[Dataset items]
==*==

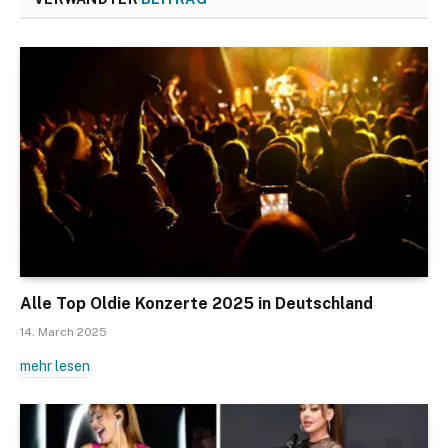
Alle Top Oldie Konzerte 2025 in Deutschland
14. March 2025
mehr lesen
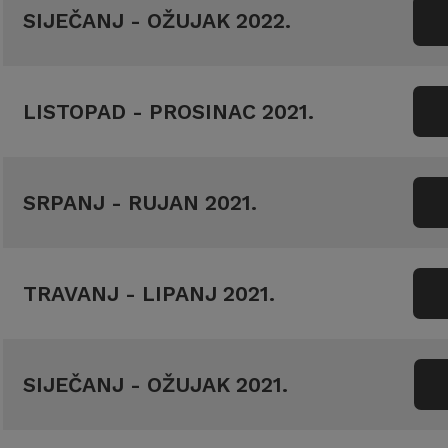
SIJEČANJ - OŽUJAK 2022.
LISTOPAD - PROSINAC 2021.
SRPANJ - RUJAN 2021.
TRAVANJ - LIPANJ 2021.
SIJEČANJ - OŽUJAK 2021.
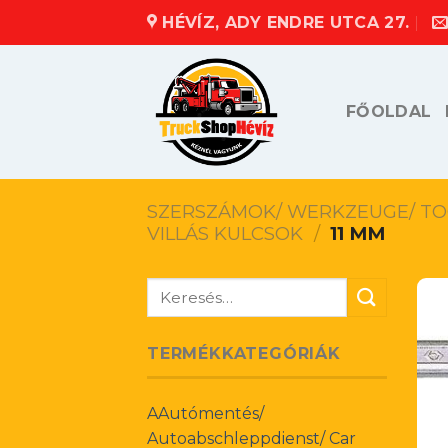
Skip
HÉVÍZ, ADY ENDRE UTCA 27.
to
content
FŐOLDAL
SZERSZÁMOK/ WERKZEUGE/ TO
VILLÁS KULCSOK
/
11 MM
Keresés
a
következőre:
TERMÉKKATEGÓRIÁK
AAutómentés/
Autoabschleppdienst/ Car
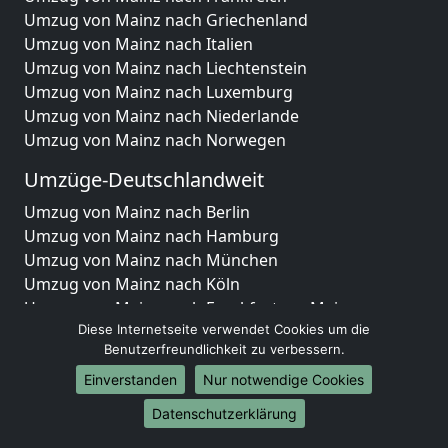
Umzug von Mainz nach Griechenland
Umzug von Mainz nach Italien
Umzug von Mainz nach Liechtenstein
Umzug von Mainz nach Luxemburg
Umzug von Mainz nach Niederlande
Umzug von Mainz nach Norwegen
Umzüge-Deutschlandweit
Umzug von Mainz nach Berlin
Umzug von Mainz nach Hamburg
Umzug von Mainz nach München
Umzug von Mainz nach Köln
Umzug von Mainz nach Frankfurt am Main
Umzug von Mainz nach Stuttgart
Diese Internetseite verwendet Cookies um die
Benutzerfreundlichkeit zu verbessern.
Umzug von Mainz nach Düsseldorf
Umzug von Mainz nach Leipzig
Einverstanden
Nur notwendige Cookies
Umzug von Mainz nach Dortmund
Datenschutzerklärung
Umzug von Mainz nach Essen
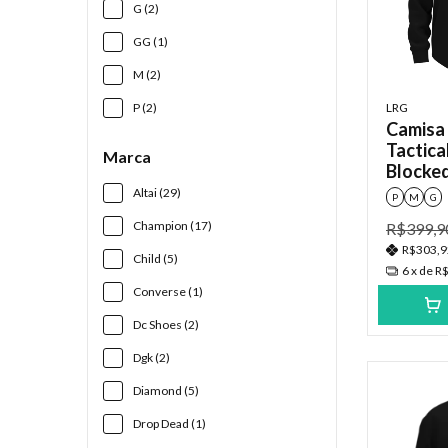
G (2)
GG (1)
M (2)
P (2)
LRG
Camisa
Tactica
Marca
Blocked
Altai (29)
P
M
G
Champion (17)
R$399,9
R$303,
Child (5)
6
x de
R$
Converse (1)
Dc Shoes (2)
Dgk (2)
Diamond (5)
Drop Dead (1)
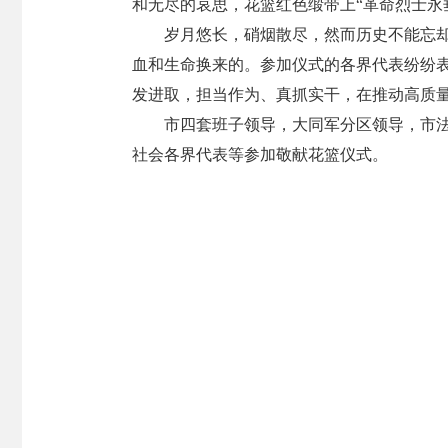
和无尽的哀思，花篮红色缎带上“革命烈士永
岁月悠长，硝烟散尽，然而历史不能忘
血和生命换来的。参加仪式的各界代表纷纷
发进取，担当作为、真抓实干，在推动高质
市四套班子领导，大同军分区领导，市
社会各界代表等参加敬献花篮仪式。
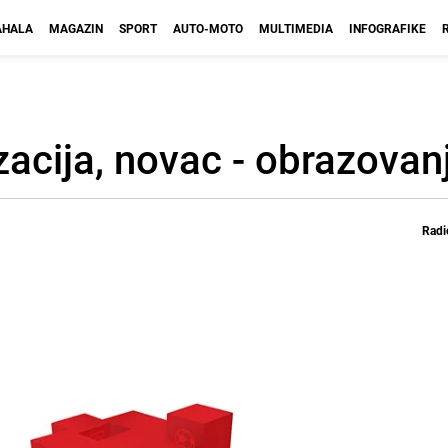
HALA
MAGAZIN
SPORT
AUTO-MOTO
MULTIMEDIA
INFOGRAFIKE
izacija, novac - obrazovan
Radi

==*==

» **TASK DESCRIPTION**: Transcribe the whole of the data exactly, minus any pictures.

» **RESPONSE**:
Alle Top Oldie Konzerte 2025 in Deutschland
14. March 2025
mehr lesen
SIJEČANJ - OŽUJAK 2022.
LISTOPAD - PROSINAC 2021.
SRPANJ - RUJAN 2021.
TRAVANJ - LIPANJ 2021.
SIJEČANJ - OŽUJAK 2021.
Skip
HÉVÍZ, ADY ENDRE UTCA 27.
to
content
FŐOLDAL
SZERSZÁMOK/ WERKZEUGE/ TO
VILLÁS KULCSOK
/
11 MM
Keresés
a
következőre:
TERMÉKKATEGÓRIÁK
AAutómentés/
Autoabschleppdienst/ Car
Umzug von Mainz nach Griechenland
Umzug von Mainz nach Italien
Umzug von Mainz nach Liechtenstein
Umzug von Mainz nach Luxemburg
Umzug von Mainz nach Niederlande
Umzug von Mainz nach Norwegen
Umzüge-Deutschlandweit
Umzug von Mainz nach Berlin
Umzug von Mainz nach Hamburg
Umzug von Mainz nach München
Umzug von Mainz nach Köln
Umzug von Mainz nach Frankfurt am Main
Umzug von Mainz nach Stuttgart
Diese Internetseite verwendet Cookies um die
Benutzerfreundlichkeit zu verbessern.
Umzug von Mainz nach Düsseldorf
Umzug von Mainz nach Leipzig
Einverstanden
Nur notwendige Cookies
Umzug von Mainz nach Dortmund
Datenschutzerklärung
Umzug von Mainz nach Essen
G (2)
GG (1)
M (2)
P (2)
LRG
Camisa
Tactica
Marca
Blocked
Altai (29)
P
M
G
Champion (17)
R$399,9
R$303,
Child (5)
6
x de
R$
Converse (1)
Dc Shoes (2)
Dgk (2)
Diamond (5)
Drop Dead (1)
和无尽的哀思，花篮红色缎带上“革命烈士永
岁月悠长，硝烟散尽，然而历史不能忘
血和生命换来的。参加仪式的各界代表纷纷
发进取，担当作为、真抓实干，在推动高质
市四套班子领导，大同军分区领导，市
社会各界代表等参加敬献花篮仪式。
HALA
MAGAZIN
SPORT
AUTO-MOTO
MULTIMEDIA
INFOGRAFIKE
izacija, novac - obrazovan
Radi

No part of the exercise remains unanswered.